### [GOAL]
Please copy the items word for word, from the beginning through the line that contains "ದುಕ್ಖಾನುಪಸ್ಸನಾ", with that line included. Leave the pictures out of your copy.

*****

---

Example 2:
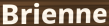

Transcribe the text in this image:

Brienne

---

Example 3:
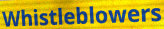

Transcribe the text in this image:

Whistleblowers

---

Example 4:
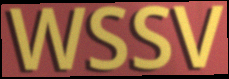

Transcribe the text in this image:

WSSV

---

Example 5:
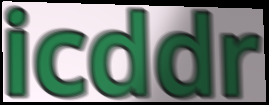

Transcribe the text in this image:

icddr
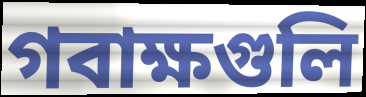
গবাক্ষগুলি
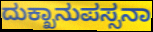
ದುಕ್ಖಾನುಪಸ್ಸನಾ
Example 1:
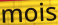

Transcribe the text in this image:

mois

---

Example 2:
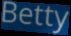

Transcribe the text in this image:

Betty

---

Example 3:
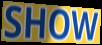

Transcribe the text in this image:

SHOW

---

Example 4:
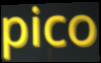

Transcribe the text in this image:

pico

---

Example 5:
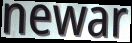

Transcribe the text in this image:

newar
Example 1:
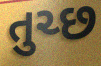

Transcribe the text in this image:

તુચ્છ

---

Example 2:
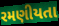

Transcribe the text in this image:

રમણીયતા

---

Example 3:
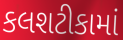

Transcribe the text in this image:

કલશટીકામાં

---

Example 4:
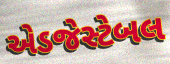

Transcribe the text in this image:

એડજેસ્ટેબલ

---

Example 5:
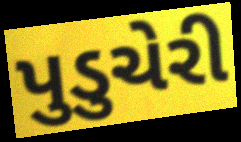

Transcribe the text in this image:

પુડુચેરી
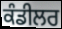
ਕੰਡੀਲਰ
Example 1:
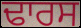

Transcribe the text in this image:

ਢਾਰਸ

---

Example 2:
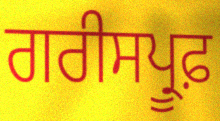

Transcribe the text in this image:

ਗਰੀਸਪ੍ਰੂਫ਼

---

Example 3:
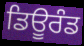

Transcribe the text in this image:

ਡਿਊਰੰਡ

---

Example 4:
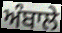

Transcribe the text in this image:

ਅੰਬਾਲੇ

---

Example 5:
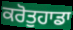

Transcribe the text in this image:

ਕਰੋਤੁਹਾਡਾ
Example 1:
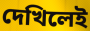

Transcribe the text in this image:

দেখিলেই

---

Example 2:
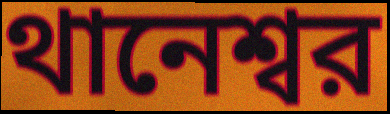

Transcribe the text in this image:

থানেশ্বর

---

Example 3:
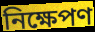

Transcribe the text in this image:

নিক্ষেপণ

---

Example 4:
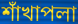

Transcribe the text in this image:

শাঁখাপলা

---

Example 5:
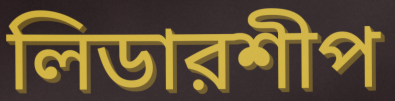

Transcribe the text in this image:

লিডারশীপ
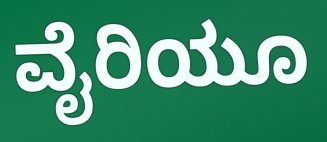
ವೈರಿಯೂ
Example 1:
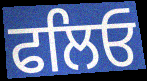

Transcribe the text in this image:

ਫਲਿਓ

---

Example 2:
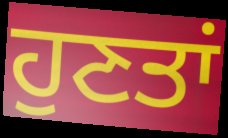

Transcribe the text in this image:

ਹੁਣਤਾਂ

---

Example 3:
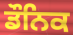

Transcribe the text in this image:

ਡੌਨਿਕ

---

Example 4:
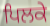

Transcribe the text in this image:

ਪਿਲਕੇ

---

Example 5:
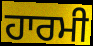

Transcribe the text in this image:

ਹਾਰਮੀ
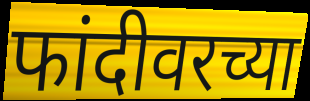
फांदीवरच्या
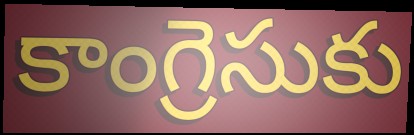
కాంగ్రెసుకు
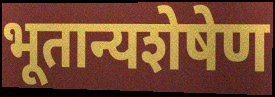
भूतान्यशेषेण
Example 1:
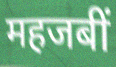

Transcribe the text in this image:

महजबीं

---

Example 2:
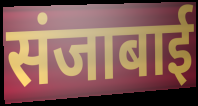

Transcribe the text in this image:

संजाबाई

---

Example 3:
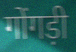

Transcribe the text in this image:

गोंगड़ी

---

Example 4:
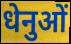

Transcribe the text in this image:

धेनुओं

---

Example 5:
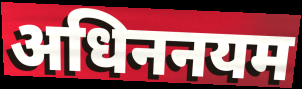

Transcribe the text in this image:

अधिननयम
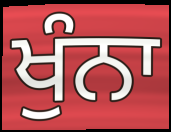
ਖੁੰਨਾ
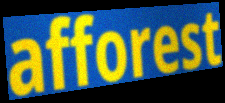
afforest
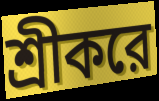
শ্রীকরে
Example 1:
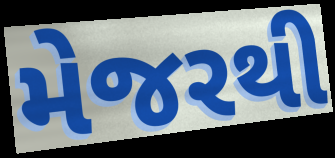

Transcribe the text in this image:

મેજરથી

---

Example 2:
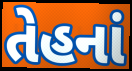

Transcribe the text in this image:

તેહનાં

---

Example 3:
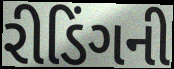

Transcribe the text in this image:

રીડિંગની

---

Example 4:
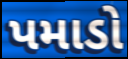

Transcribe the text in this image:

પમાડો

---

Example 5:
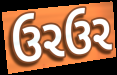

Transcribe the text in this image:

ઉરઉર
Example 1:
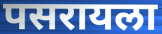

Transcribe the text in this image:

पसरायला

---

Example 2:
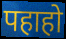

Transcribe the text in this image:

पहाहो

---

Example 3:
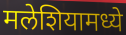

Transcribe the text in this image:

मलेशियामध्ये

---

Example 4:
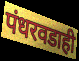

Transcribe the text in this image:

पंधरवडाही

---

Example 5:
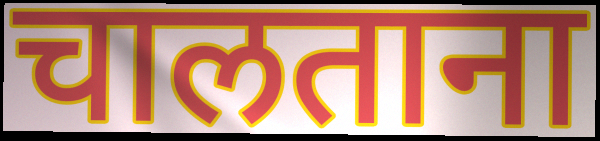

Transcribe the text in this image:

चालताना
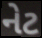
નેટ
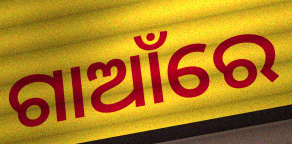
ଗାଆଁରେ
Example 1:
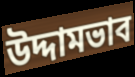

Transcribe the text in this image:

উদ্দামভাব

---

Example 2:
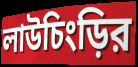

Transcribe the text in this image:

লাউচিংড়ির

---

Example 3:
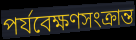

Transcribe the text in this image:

*****

### [RESULT]
---

Example 2:

Transcribe the text in this image:

Brienne

---

Example 3:

Transcribe the text in this image:

Whistleblowers

---

Example 4:

Transcribe the text in this image:

WSSV

---

Example 5:

Transcribe the text in this image:

icddr
গবাক্ষগুলি
ದುಕ್ಖಾನುಪಸ್ಸನಾ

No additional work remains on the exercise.